I see a distinction between anthropomorphic animals (such as Omaha and Chuck — they’re ‘funny animals’, according to Reed) and furries (humans with a fetish for animalistic appearance and emulated behavior).
Wampus Country is very much toward the funny animals end of things than the people who dress funny.
“Funny Animals” are a subset of furry, as are lifestylers.
The distinction you are making would exclude most of the seminal works of furry fandom[1] along with many of the major artists.
[1] Including Omaha, which was one of the things that helped create furry fandom in the first place.
Such considerations are also relevant in a game where the PCs are actually immortal, or at least within a stone’s throw of it. I don’t know how Vampire deals with it, I guess something similar. Exalted and Nobilis sound like likely candidates too.

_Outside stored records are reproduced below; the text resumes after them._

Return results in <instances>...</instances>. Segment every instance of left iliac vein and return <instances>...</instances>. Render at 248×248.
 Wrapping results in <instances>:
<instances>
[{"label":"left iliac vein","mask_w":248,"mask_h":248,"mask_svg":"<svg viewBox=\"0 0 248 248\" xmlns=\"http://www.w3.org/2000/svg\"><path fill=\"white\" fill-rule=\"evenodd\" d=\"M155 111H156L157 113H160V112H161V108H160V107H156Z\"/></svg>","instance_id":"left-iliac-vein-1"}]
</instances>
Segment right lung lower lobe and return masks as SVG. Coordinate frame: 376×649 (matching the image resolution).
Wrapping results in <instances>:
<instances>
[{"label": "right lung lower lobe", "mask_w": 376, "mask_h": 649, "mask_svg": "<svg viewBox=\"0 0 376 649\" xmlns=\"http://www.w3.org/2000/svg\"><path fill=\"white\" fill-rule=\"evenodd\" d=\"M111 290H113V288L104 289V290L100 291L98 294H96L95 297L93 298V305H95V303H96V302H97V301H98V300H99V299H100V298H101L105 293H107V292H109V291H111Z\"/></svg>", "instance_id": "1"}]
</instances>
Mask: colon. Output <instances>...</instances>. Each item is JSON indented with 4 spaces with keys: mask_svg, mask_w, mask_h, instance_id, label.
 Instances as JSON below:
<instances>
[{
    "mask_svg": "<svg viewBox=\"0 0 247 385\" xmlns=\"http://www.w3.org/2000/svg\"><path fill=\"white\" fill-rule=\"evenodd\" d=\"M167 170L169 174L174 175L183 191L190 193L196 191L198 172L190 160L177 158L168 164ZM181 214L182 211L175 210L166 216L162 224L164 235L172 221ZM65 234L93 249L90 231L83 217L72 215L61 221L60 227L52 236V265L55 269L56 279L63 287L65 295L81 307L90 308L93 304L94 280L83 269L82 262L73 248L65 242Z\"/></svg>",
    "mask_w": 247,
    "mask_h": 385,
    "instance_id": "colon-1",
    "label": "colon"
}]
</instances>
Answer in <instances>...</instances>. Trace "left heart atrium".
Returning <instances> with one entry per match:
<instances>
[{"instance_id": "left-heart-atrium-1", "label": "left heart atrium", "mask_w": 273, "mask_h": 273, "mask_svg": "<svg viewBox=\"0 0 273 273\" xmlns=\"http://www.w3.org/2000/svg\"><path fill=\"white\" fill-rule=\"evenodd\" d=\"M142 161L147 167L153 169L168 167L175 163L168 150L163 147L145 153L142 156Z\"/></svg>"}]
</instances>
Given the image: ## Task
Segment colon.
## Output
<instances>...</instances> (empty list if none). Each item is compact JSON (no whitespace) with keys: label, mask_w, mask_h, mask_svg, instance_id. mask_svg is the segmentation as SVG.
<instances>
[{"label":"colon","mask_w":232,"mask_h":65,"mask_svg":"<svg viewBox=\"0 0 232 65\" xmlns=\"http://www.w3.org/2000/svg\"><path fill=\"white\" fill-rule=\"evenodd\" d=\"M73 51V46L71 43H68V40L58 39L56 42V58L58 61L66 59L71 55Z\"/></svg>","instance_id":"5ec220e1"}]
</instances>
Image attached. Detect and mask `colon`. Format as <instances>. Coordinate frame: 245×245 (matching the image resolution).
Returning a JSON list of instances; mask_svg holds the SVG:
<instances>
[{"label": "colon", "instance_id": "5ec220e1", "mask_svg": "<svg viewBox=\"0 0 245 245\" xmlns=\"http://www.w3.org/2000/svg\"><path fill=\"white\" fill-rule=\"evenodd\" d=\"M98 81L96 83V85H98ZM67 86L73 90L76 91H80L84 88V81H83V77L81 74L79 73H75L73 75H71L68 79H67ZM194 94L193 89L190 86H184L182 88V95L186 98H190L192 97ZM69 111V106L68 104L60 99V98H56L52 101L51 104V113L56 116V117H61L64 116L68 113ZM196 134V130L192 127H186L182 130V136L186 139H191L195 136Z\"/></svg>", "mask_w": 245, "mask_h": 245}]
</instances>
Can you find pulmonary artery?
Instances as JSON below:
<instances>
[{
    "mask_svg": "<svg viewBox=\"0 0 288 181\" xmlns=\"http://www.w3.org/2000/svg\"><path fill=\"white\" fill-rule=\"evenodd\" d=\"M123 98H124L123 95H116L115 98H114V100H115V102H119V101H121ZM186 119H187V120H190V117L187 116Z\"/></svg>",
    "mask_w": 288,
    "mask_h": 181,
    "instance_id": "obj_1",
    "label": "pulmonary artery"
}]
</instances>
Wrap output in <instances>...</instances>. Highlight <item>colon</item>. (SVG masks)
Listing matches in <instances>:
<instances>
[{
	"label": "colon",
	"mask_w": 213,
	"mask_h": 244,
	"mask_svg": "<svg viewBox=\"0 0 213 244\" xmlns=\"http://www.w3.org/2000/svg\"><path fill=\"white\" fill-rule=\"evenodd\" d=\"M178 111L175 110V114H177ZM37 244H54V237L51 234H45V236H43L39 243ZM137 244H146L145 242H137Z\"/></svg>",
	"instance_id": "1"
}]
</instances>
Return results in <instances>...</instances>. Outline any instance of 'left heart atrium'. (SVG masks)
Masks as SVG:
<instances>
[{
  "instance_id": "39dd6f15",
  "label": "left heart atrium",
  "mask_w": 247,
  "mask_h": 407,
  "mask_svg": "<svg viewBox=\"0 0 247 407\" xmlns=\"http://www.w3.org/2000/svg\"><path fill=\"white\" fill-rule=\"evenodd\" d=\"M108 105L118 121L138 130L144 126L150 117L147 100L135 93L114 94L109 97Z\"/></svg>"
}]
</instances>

I have a general principle of trying to make PC death the player’s responsibility: if the character’s player feels they should die in that situation, that’s what happens. Otherwise, It Gets Worse. Hopara is fairly explicit about this deal. (On a side note I intend to see if Hopara can be awesomed up a bit, sometime this week. Yeah, on top of everything else I have to do, deal with it)
Oh, Mystic Empyrean is another example of a game where you play an immortal (you play a personification of something, so a bit like Nobilis AIUI).